Here's what travelers need to know to come out ahead:

 

Mexicana ticketholders. Mexicana Airlines said in a recent press release that ticketholders "planning to travel by air in the immediate future" should make alternate arrangements.

 

Eat any fees involved to cancel tickets and rebook on a different airline, says George Hobica, the founder of deal-tracking site AirfareWatchdog.com. "I don't think Mexicana is going to survive," he says. "They're a goner." Those on canceled flights are entitled to a full refund. Alternately, passengers whose Mexicana tickets were issued by another airline as part of a code-sharing agreement can turn to the issuing airline for accommodation on another flight.

 

If the airline were to cease operations, tickets would become worthless and consumers would have to get in line behind many other larger creditors in bankruptcy court to get reimbursed. Travelers who paid by credit card can take the matter to their issuer, Hobica says. The Fair Credit Billing Act permits consumers to dispute charges for services paid for but not received, which includes travel arrangements.

U.S. airline ticketholders. Travelers who booked an international flight to Mexico on a U.S. carrier are unlikely to see major changes from the shift in code-sharing. "The re-accommodation is just a plate change," Parsons says. When needed, tickets will be adjusted to reflect that the aircraft is foreign instead of one belonging to, say, American Airlines or Delta. Travelers won't see any differences in their onboard experience or in frequent-flier miles earned.

 

Still, as with any international flight, it's worth calling the airline that issued the ticket to confirm flight times and details in advance of the trip, Parsons says.

 

Would-be travelers. With Mexicana out of the ticket-booking market for now, fares could rise, but low-cost competitors such as JetBlue and Spirit are unlikely to let them stay high, Parsons says. (Virgin America is planning to add flights to Mexico next year.)

 

For lodging, some of the best deals are at all-inclusive resorts, says Jamie Samuels, a spokeswoman for deal site Travelzoo.

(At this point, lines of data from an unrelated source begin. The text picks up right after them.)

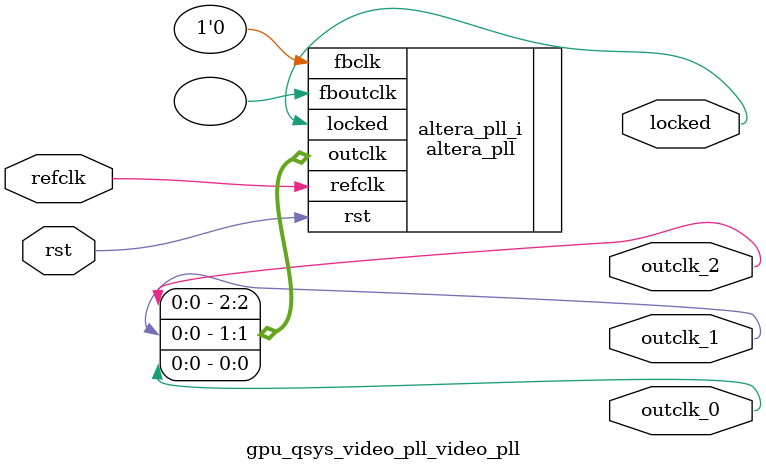
<source format=v>
`timescale 1ns/10ps
module  gpu_qsys_video_pll_video_pll(

	// interface 'refclk'
	input wire refclk,

	// interface 'reset'
	input wire rst,

	// interface 'outclk0'
	output wire outclk_0,

	// interface 'outclk1'
	output wire outclk_1,

	// interface 'outclk2'
	output wire outclk_2,

	// interface 'locked'
	output wire locked
);

	altera_pll #(
		.fractional_vco_multiplier("false"),
		.reference_clock_frequency("50.0 MHz"),
		.operation_mode("direct"),
		.number_of_clocks(3),
		.output_clock_frequency0("25.000000 MHz"),
		.phase_shift0("0 ps"),
		.duty_cycle0(50),
		.output_clock_frequency1("40.000000 MHz"),
		.phase_shift1("0 ps"),
		.duty_cycle1(50),
		.output_clock_frequency2("33.333333 MHz"),
		.phase_shift2("0 ps"),
		.duty_cycle2(50),
		.output_clock_frequency3("0 MHz"),
		.phase_shift3("0 ps"),
		.duty_cycle3(50),
		.output_clock_frequency4("0 MHz"),
		.phase_shift4("0 ps"),
		.duty_cycle4(50),
		.output_clock_frequency5("0 MHz"),
		.phase_shift5("0 ps"),
		.duty_cycle5(50),
		.output_clock_frequency6("0 MHz"),
		.phase_shift6("0 ps"),
		.duty_cycle6(50),
		.output_clock_frequency7("0 MHz"),
		.phase_shift7("0 ps"),
		.duty_cycle7(50),
		.output_clock_frequency8("0 MHz"),
		.phase_shift8("0 ps"),
		.duty_cycle8(50),
		.output_clock_frequency9("0 MHz"),
		.phase_shift9("0 ps"),
		.duty_cycle9(50),
		.output_clock_frequency10("0 MHz"),
		.phase_shift10("0 ps"),
		.duty_cycle10(50),
		.output_clock_frequency11("0 MHz"),
		.phase_shift11("0 ps"),
		.duty_cycle11(50),
		.output_clock_frequency12("0 MHz"),
		.phase_shift12("0 ps"),
		.duty_cycle12(50),
		.output_clock_frequency13("0 MHz"),
		.phase_shift13("0 ps"),
		.duty_cycle13(50),
		.output_clock_frequency14("0 MHz"),
		.phase_shift14("0 ps"),
		.duty_cycle14(50),
		.output_clock_frequency15("0 MHz"),
		.phase_shift15("0 ps"),
		.duty_cycle15(50),
		.output_clock_frequency16("0 MHz"),
		.phase_shift16("0 ps"),
		.duty_cycle16(50),
		.output_clock_frequency17("0 MHz"),
		.phase_shift17("0 ps"),
		.duty_cycle17(50),
		.pll_type("General"),
		.pll_subtype("General")
	) altera_pll_i (
		.rst	(rst),
		.outclk	({outclk_2, outclk_1, outclk_0}),
		.locked	(locked),
		.fboutclk	( ),
		.fbclk	(1'b0),
		.refclk	(refclk)
	);
endmodule


</source>
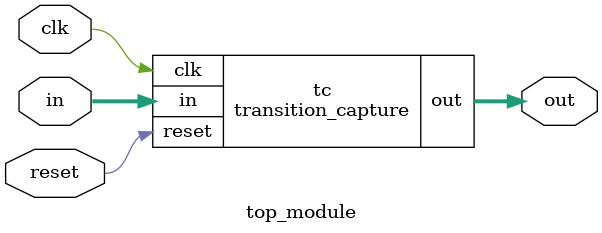
<source format=v>
module transition_capture (
    input clk,
    input reset,
    input [31:0] in,
    output reg [31:0] out
);

reg [31:0] prev_state;

always @(posedge clk) begin
    if (reset) begin
        prev_state <= 0;
        out <= 0;
    end else begin
        prev_state <= in;
        out <= prev_state & ~in;
    end
end

endmodule

module top_module (
    input clk,
    input reset,
    input [31:0] in,
    output [31:0] out
);

transition_capture tc (
    .clk(clk),
    .reset(reset),
    .in(in),
    .out(out)
);

endmodule
</source>
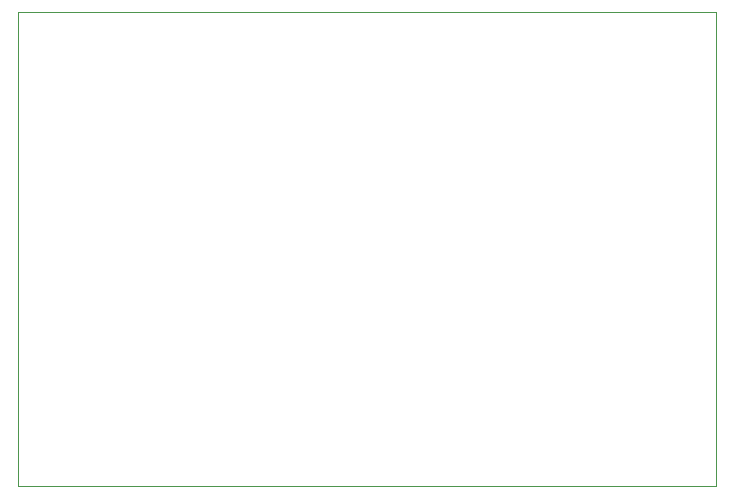
<source format=gbo>
G04*
G04 #@! TF.GenerationSoftware,Altium Limited,Altium Designer,18.1.6 (161)*
G04*
G04 Layer_Color=32896*
%FSAX44Y44*%
%MOMM*%
G71*
G01*
G75*
%ADD11C,0.1000*%
D11*
X00000000Y00000000D02*
Y00400800D01*
X00590568D01*
X00590568Y00400800D01*
Y00000000D02*
Y00400800D01*
X00000000Y00000000D02*
X00590568D01*
M02*

</source>
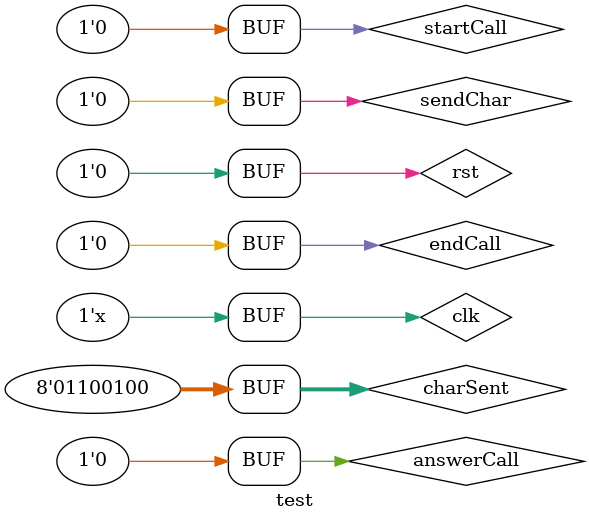
<source format=v>
`timescale 1ns / 1ps


module test(

    );
    reg clk;
    reg rst;
    reg startCall, answerCall;
    reg endCall;
    reg sendChar;
    reg [7:0] charSent;
    wire [63:0] statusMsg;
    wire [63:0] sentMsg;
    
    telephone uut(clk, rst, startCall, answerCall, endCall, sendChar, charSent, statusMsg, sentMsg);
    
    always #5 clk = ~clk; 
    
    initial begin
        clk = 0;
        rst = 0;
        startCall = 0;
        answerCall = 0;
        endCall = 0;
        sendChar = 0;
        charSent = " ";

        #100;
    
        rst=1; #20; rst=0; #20;
        
        startCall=1; #10 startCall=0; #100;                                                   
        #100
        #10;
        startCall=1; #10 startCall=0;
        #10 endCall=1; #10 endCall=0; #100
            
        startCall=1; #10; startCall=0;            
        #20;                                        
        answerCall=1; #10; answerCall=0;          
        #20;                                        
    
        sendChar=1; charSent="M"; #10; sendChar=0; #10; 
        sendChar=1; charSent="E"; #10; sendChar=0; #10; 
        sendChar=1; charSent="T"; #10; sendChar=0; #10;
        sendChar=1; charSent="A"; #10; sendChar=0; #10;
        sendChar=1; charSent=" "; #10; sendChar=0; #10; 
        sendChar=1; charSent="I"; #10; sendChar=0; #10; 
        sendChar=1; charSent="N"; #10; sendChar=0; #10;
        sendChar=1; charSent="T"; #10; sendChar=0; #10;
        sendChar=1; charSent="E"; #10; sendChar=0; #10; 
        sendChar=1; charSent="R"; #10; sendChar=0; #10;
        sendChar=1; charSent="N"; #10; sendChar=0; #10;
        sendChar=1; charSent=127; #10; sendChar=0; #10;
        #10;
          
        #100;                                           
    
        startCall=1; #10; startCall=0;                              
        #30;                                                      
        answerCall=1; #10; answerCall=0;                           
        #20;                                                       
        sendChar=1; charSent="D"; #10; sendChar=0; #10;
        sendChar=1; charSent="u"; #10; sendChar=0; #10;
        sendChar=1; charSent="k"; #10; sendChar=0; #10;
        sendChar=1; charSent="e"; #10; sendChar=0; #10;
        sendChar=1; charSent=" "; #10; sendChar=0; #10;
        sendChar=1; charSent="o"; #10; sendChar=0; #10;
        sendChar=1; charSent="f"; #10; sendChar=0; #10;
        sendChar=1; charSent=" "; #10; sendChar=0; #10;
        sendChar=1; charSent="S"; #10; sendChar=0; #10;
        sendChar=1; charSent="t"; #10; sendChar=0; #10;
        sendChar=1; charSent="a"; #10; sendChar=0; #10; 
        sendChar=1; charSent="n"; #10; sendChar=0; #10;
        sendChar=1; charSent="f"; #10; sendChar=0; #10;
        sendChar=1; charSent="o"; #10; sendChar=0; #10;
        sendChar=1; charSent="r"; #10; sendChar=0; #10;
        sendChar=1; charSent="d"; #10; sendChar=0; #10;
        #10;
        endCall=1; 
        #10; 
        endCall=0; 
        #10;  
        #50;                                           
    end

endmodule
</source>
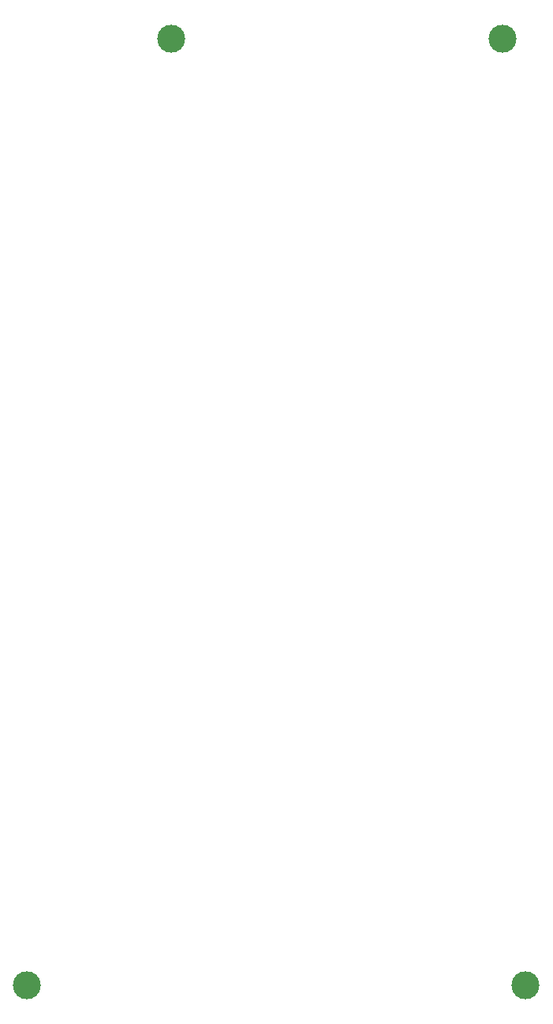
<source format=gbr>
%TF.GenerationSoftware,Altium Limited,Altium Designer,21.0.4 (50)*%
G04 Layer_Color=0*
%FSLAX25Y25*%
%MOIN*%
%TF.SameCoordinates,7C4F9ACF-F1D8-4562-922E-26F05696B097*%
%TF.FilePolarity,Positive*%
%TF.FileFunction,NonPlated,1,2,NPTH,Drill*%
%TF.Part,Single*%
G01*
G75*
%TA.AperFunction,OtherDrill,Pad Free-- (2263.78mil,708.661mil)*%
%ADD95C,0.11811*%
%TA.AperFunction,OtherDrill,Pad Free-- (157.48mil,708.661mil)*%
%ADD96C,0.11811*%
%TA.AperFunction,OtherDrill,Pad Free-- (2165.354mil,4704.724mil)*%
%ADD97C,0.11811*%
%TA.AperFunction,OtherDrill,Pad Free-- (767.716mil,4704.724mil)*%
%ADD98C,0.11811*%
D95*
X226378Y70866D02*
D03*
D96*
X15748D02*
D03*
D97*
X216535Y470472D02*
D03*
D98*
X76772D02*
D03*
%TF.MD5,6a9738bfa54c57067cbadb3f2f7c2155*%
M02*

</source>
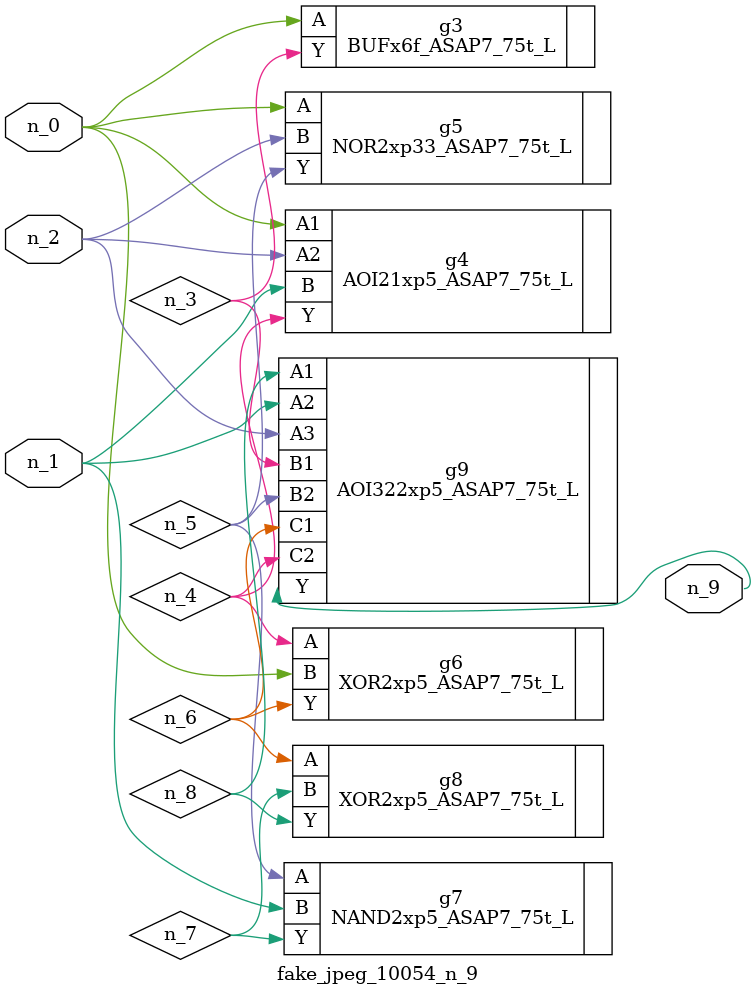
<source format=v>
module fake_jpeg_10054_n_9 (n_0, n_2, n_1, n_9);

input n_0;
input n_2;
input n_1;

output n_9;

wire n_3;
wire n_4;
wire n_8;
wire n_6;
wire n_5;
wire n_7;

BUFx6f_ASAP7_75t_L g3 ( 
.A(n_0),
.Y(n_3)
);

AOI21xp5_ASAP7_75t_L g4 ( 
.A1(n_0),
.A2(n_2),
.B(n_1),
.Y(n_4)
);

NOR2xp33_ASAP7_75t_L g5 ( 
.A(n_0),
.B(n_2),
.Y(n_5)
);

XOR2xp5_ASAP7_75t_L g6 ( 
.A(n_4),
.B(n_0),
.Y(n_6)
);

XOR2xp5_ASAP7_75t_L g8 ( 
.A(n_6),
.B(n_7),
.Y(n_8)
);

NAND2xp5_ASAP7_75t_L g7 ( 
.A(n_5),
.B(n_1),
.Y(n_7)
);

AOI322xp5_ASAP7_75t_L g9 ( 
.A1(n_8),
.A2(n_1),
.A3(n_2),
.B1(n_3),
.B2(n_5),
.C1(n_6),
.C2(n_4),
.Y(n_9)
);


endmodule
</source>
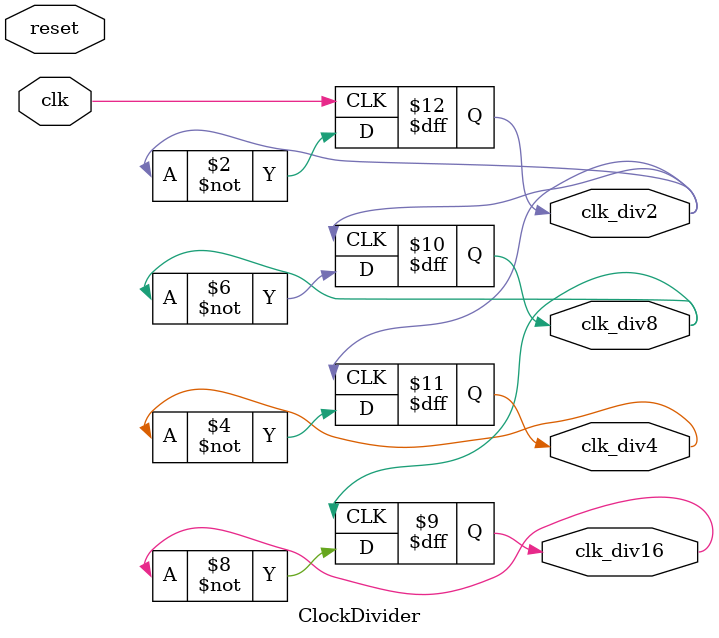
<source format=v>
module ClockDivider(
  input clk,
  input reset,
  
  output reg clk_div2,
  output reg clk_div4,
  output reg clk_div8,
  output reg clk_div16
);
  
  always @(posedge clk)
    clk_div2 <= ~clk_div2;
  
  always @(posedge clk_div2)
    clk_div4 <= ~clk_div4;
  
  always @(posedge clk_div2)
    clk_div8 <= ~clk_div8;
  
  always @(posedge clk_div8)
    clk_div16 <= ~clk_div16;
  
endmodule
</source>
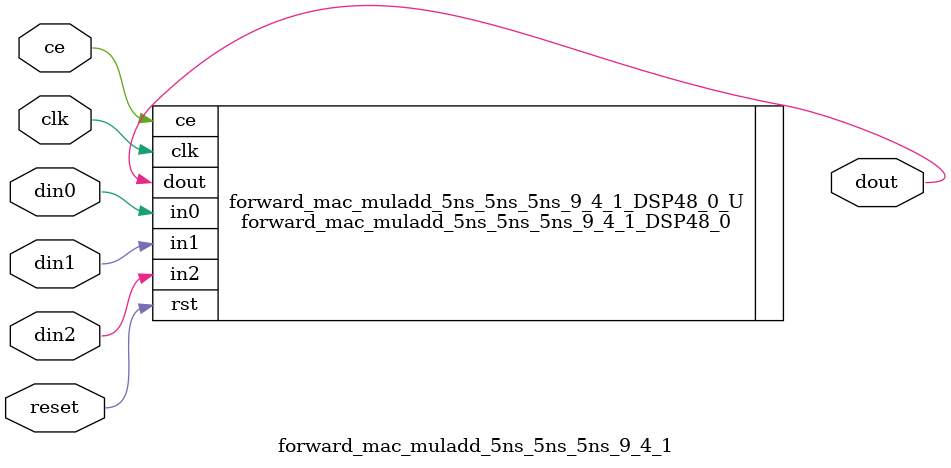
<source format=v>
module forward_mac_muladd_5ns_5ns_5ns_9_4_1(clk,reset,ce,din0,din1,din2,dout); 
parameter ID = 32'd1;
parameter NUM_STAGE = 32'd1;
parameter din0_WIDTH = 32'd1;
parameter din1_WIDTH = 32'd1;
parameter din2_WIDTH = 32'd1;
parameter dout_WIDTH = 32'd1;
input clk;
input reset;
input ce;
input[din0_WIDTH - 1:0] din0;
input[din1_WIDTH - 1:0] din1;
input[din2_WIDTH - 1:0] din2;
output[dout_WIDTH - 1:0] dout;
forward_mac_muladd_5ns_5ns_5ns_9_4_1_DSP48_0 forward_mac_muladd_5ns_5ns_5ns_9_4_1_DSP48_0_U(.clk( clk ),.rst( reset ),.ce( ce ),.in0( din0 ),.in1( din1 ),.in2( din2 ),.dout( dout ));
endmodule
</source>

For example, the Excellence Riviera Cancun has rates starting at $149 per night (a 35% discount) through Dec. 22 if booked by Aug. 31. Some are sweetening the deal with resort credits. The Hilton Cancun Golf & Spa Resort is offering a 50% discount on greens fees and 30% off spa treatments, in addition to room rates as low as $69 per night (a 50% discount).

 

Not all of the discounts for trips to Mexico will last. Summer is the off-season for travel there, Banas says. Travelers face hot temperatures and, on the eastern coast, hurricane season. Expect deals to dry up somewhat by Thanksgiving as traffic picks up. Consumers may also want to consider purchasing travel insurance on longer trips, she says.